Say I've started program and it continues writing some output to stdout. Is there some way to add a pipe so that I can, for example, count the number of lines it has produced with wc -l?

  • 1
    It may be possible, but how that would be done is probably dependent on what Unix you are using. – Kusalananda May 25 '18 at 20:41

You can do this in Linux. Say there's a script s:

echo my pid: "$$"
while true; do
    echo "$i"; ((i++)); sleep 1; 

Run it:

$ ./s
my pid: 8815

And so it goes... Now you need gdb to attach to the process.

gdb -p 8815

Now you're in gdb.
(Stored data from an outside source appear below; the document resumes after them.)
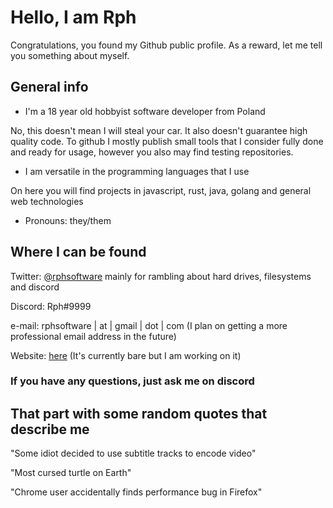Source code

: # Hello, I am Rph

Congratulations, you found my Github public profile. As a reward, let me tell you something about myself.

## General info

* I'm a 18 year old hobbyist software developer from Poland

No, this doesn't mean I will steal your car. It also doesn't guarantee high quality code. To github I mostly publish small tools that I consider fully done and ready for usage, however you also may find testing repositories.

* I am versatile in the programming languages that I use

On here you will find projects in javascript, rust, java, golang and general web technologies

* Pronouns: they/them

## Where I can be found

Twitter: [@rphsoftware](https://twitter.com/rphsoftware) mainly for rambling about hard drives, filesystems and discord

Discord: Rph#9999

e-mail: rphsoftware | at | gmail | dot | com (I plan on getting a more professional email address in the future)

Website: [here](https://rph.space) (It's currently bare but I am working on it)

### If you have any questions, just ask me on discord

## That part with some random quotes that describe me

"Some idiot decided to use subtitle tracks to encode video"

"Most cursed turtle on Earth"

"Chrome user accidentally finds performance bug in Firefox"
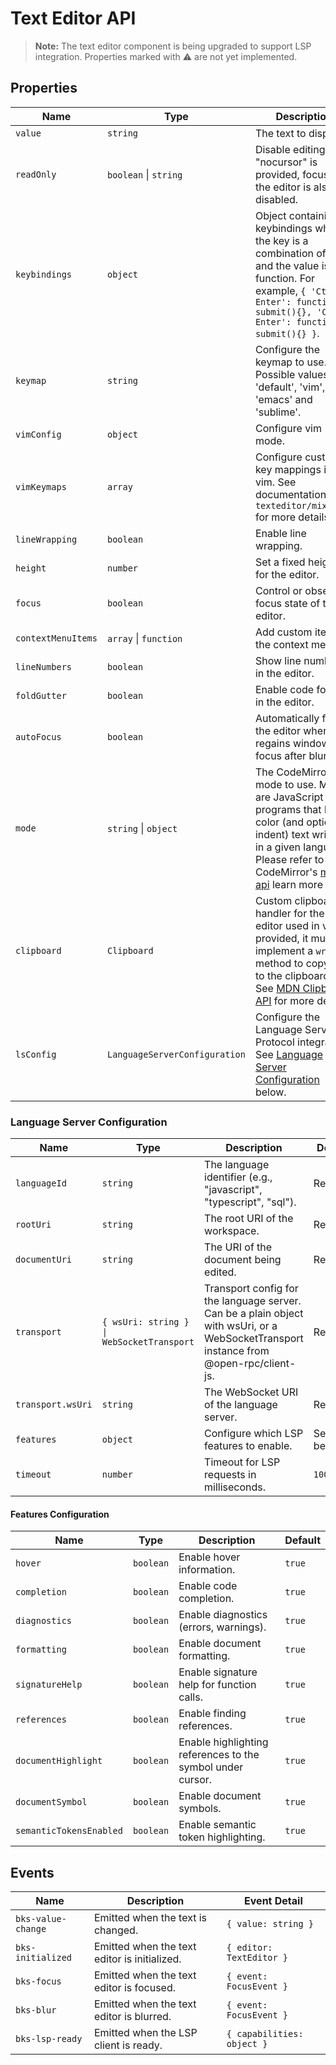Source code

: # Text Editor API

> **Note:** The text editor component is being upgraded to support LSP integration. Properties marked with ⚠️ are not yet implemented.

## Properties

| Name               | Type                          | Description                                                                                                                                                                                                                                | Default      | Status |
| ------------------ | ----------------------------- | ------------------------------------------------------------------------------------------------------------------------------------------------------------------------------------------------------------------------------------------ | ------------ | ------ |
| `value`            | `string`                      | The text to display.                                                                                                                                                                                                                       | `''`         | ✅     |
| `readOnly`         | `boolean` \| `string`         | Disable editing. If "nocursor" is provided, focusing the editor is also disabled.                                                                                                                                                          | `false`      | ✅     |
| `keybindings`      | `object`                      | Object containing keybindings where the key is a combination of keys and the value is a function. For example, `{ 'Ctrl-Enter': function submit(){}, 'Cmd-Enter': function submit(){} }`.                                                  | `undefined`  | ✅     |
| `keymap`           | `string`                      | Configure the keymap to use. Possible values are 'default', 'vim', 'emacs' and 'sublime'.                                                                                                                                                  | `default`    | ✅     |
| `vimConfig`        | `object`                      | Configure vim mode.                                                                                                                                                                                                                        | `undefined`  | ⚠️     |
| `vimKeymaps`       | `array`                       | Configure custom key mappings in vim. See documentation in `texteditor/mixin.ts` for more details.                                                                                                                                         | `undefined`  | ⚠️     |
| `lineWrapping`     | `boolean`                     | Enable line wrapping.                                                                                                                                                                                                                      | `false`      | ✅     |
| `height`           | `number`                      | Set a fixed height for the editor.                                                                                                                                                                                                         | `undefined`  | ⚠️     |
| `focus`            | `boolean`                     | Control or observe focus state of the editor.                                                                                                                                                                                              | `false`      | ✅     |
| `contextMenuItems` | `array` \| `function`         | Add custom items to the context menu.                                                                                                                                                                                                      | `undefined`  | ✅     |
| `lineNumbers`      | `boolean`                     | Show line numbers in the editor.                                                                                                                                                                                                           | `true`       | ✅     |
| `foldGutter`       | `boolean`                     | Enable code folding in the editor.                                                                                                                                                                                                         | `false`      | ⚠️     |
| `autoFocus`        | `boolean`                     | Automatically focus the editor when it regains window focus after blur.                                                                                                                                                                    | `false`      | ⚠️     |
| `mode`             | `string` \| `object`          | The CodeMirror's mode to use. Modes are JavaScript programs that help color (and optionally indent) text written in a given language. Please refer to CodeMirror's [mode api](https://codemirror.net/5/doc/manual.html#modeapi) learn more | `text/plain` | ⚠️     |
| `clipboard`        | `Clipboard`                   | Custom clipboard handler for the editor used in vim. If provided, it must implement a `write` method to copy text to the clipboard. See [MDN Clipboard API](https://developer.mozilla.org/en-US/docs/Web/API/Clipboard) for more details.  | `undefined`  | ⚠️     |
| `lsConfig`         | `LanguageServerConfiguration` | Configure the Language Server Protocol integration. See [Language Server Configuration](#language-server-configuration) below.                                                                                                             | `undefined`  | ✅     |

### Language Server Configuration

| Name              | Type                                      | Description                                                                                                                            | Default   |
| ----------------- | ----------------------------------------- | -------------------------------------------------------------------------------------------------------------------------------------- | --------- |
| `languageId`      | `string`                                  | The language identifier (e.g., "javascript", "typescript", "sql").                                                                     | Required  |
| `rootUri`         | `string`                                  | The root URI of the workspace.                                                                                                         | Required  |
| `documentUri`     | `string`                                  | The URI of the document being edited.                                                                                                  | Required  |
| `transport`       | `{ wsUri: string } \| WebSocketTransport` | Transport config for the language server. Can be a plain object with wsUri, or a WebSocketTransport instance from @open-rpc/client-js. | Required  |
| `transport.wsUri` | `string`                                  | The WebSocket URI of the language server.                                                                                              | Required  |
| `features`        | `object`                                  | Configure which LSP features to enable.                                                                                                | See below |
| `timeout`         | `number`                                  | Timeout for LSP requests in milliseconds.                                                                                              | `10000`   |

#### Features Configuration

| Name                    | Type      | Description                                                | Default |
| ----------------------- | --------- | ---------------------------------------------------------- | ------- |
| `hover`                 | `boolean` | Enable hover information.                                  | `true`  |
| `completion`            | `boolean` | Enable code completion.                                    | `true`  |
| `diagnostics`           | `boolean` | Enable diagnostics (errors, warnings).                     | `true`  |
| `formatting`            | `boolean` | Enable document formatting.                                | `true`  |
| `signatureHelp`         | `boolean` | Enable signature help for function calls.                  | `true`  |
| `references`            | `boolean` | Enable finding references.                                 | `true`  |
| `documentHighlight`     | `boolean` | Enable highlighting references to the symbol under cursor. | `true`  |
| `documentSymbol`        | `boolean` | Enable document symbols.                                   | `true`  |
| `semanticTokensEnabled` | `boolean` | Enable semantic token highlighting.                        | `true`  |

## Events

| Name               | Description                                  | Event Detail               |
| ------------------ | -------------------------------------------- | -------------------------- |
| `bks-value-change` | Emitted when the text is changed.            | `{ value: string }`        |
| `bks-initialized`  | Emitted when the text editor is initialized. | `{ editor: TextEditor }`   |
| `bks-focus`        | Emitted when the text editor is focused.     | `{ event: FocusEvent }`    |
| `bks-blur`         | Emitted when the text editor is blurred.     | `{ event: FocusEvent }`    |
| `bks-lsp-ready`    | Emitted when the LSP client is ready.        | `{ capabilities: object }` |
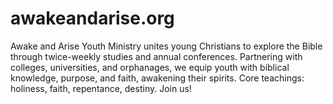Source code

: # awakeandarise.org
Awake and Arise Youth Ministry unites young Christians to explore the Bible through twice-weekly studies and annual conferences. Partnering with colleges, universities, and orphanages, we equip youth with biblical knowledge, purpose, and faith, awakening their spirits. Core teachings: holiness, faith, repentance, destiny. Join us!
Here do this:

p close(1)

This has closed the STDOUT file descriptor. Now open a new one:

p creat("/tmp/8815.out", 0600)

In another terminal you can already set the reading process:

tail -f /tmp/8815.out

Nothing's coming yet, as you need to detach from gdb in the other terminal. Either Ctl+D, or:

Quit anyway? (y or n) 

Confirm with y and Enter. And now you should see (where the tail is running) something like this:


If you prefer to use an already existing file or pipe, do this in gdb:

p open("/path/to/your/output", 1)

This illustrates redirecting STDOUT. It's similar with STDERR, only it has number 2.

I used these two answers:


You can use tee when you start the program. If you're using bash, you can do:

program > >(tee -a log.txt)

That will redirect the stdout of program to a process substitution running tee. That essentially writes a copy of the stdout of program to log.txt. tee will continue to send the stdout to wherever it was going before, probably the terminal depending on how program works.